TASK DIRECTIONS
Recast the data below as a Markdown table with the columns Row and Line, one line of text per row, skipping blank lines. Leave the pictures out of your answer.

Dataset records

------------

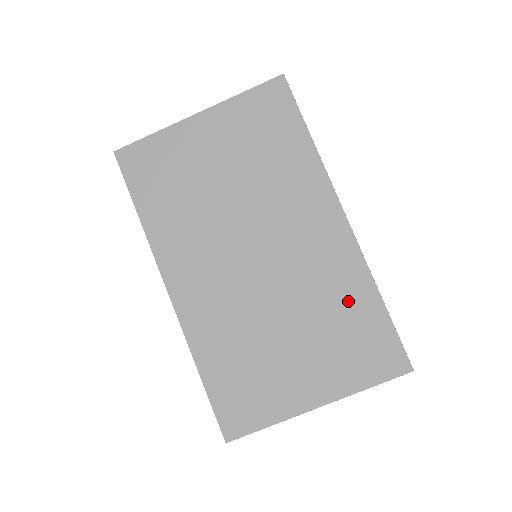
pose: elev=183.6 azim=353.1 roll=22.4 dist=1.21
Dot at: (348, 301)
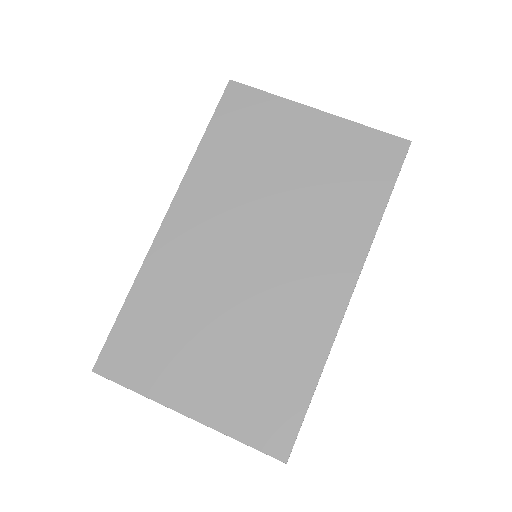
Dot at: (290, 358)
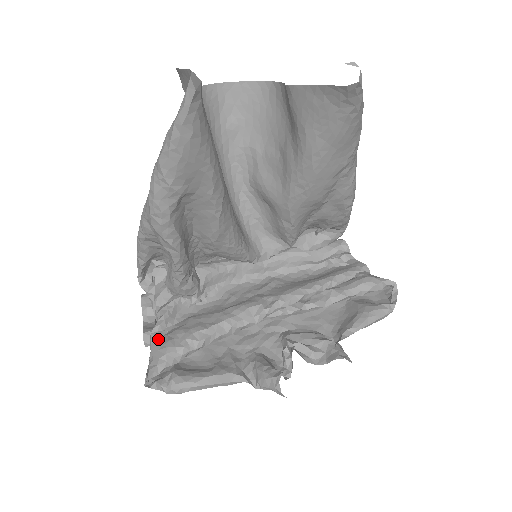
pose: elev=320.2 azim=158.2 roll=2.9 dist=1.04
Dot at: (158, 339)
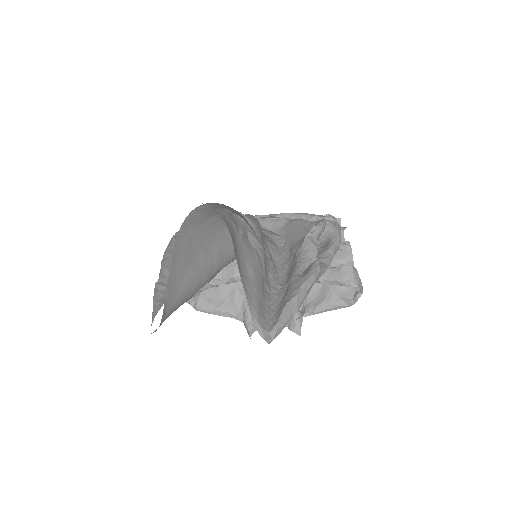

------------

PROBLEM SOLUTION
| Row | Line |
|---|---|
| 1 | pose: elev=183.6 azim=353.1 roll=22.4 dist=1.21 |
| 2 | Dot at: (348, 301) |
| 3 | Dot at: (290, 358) |
| 4 | pose: elev=320.2 azim=158.2 roll=2.9 dist=1.04 |
| 5 | Dot at: (158, 339) |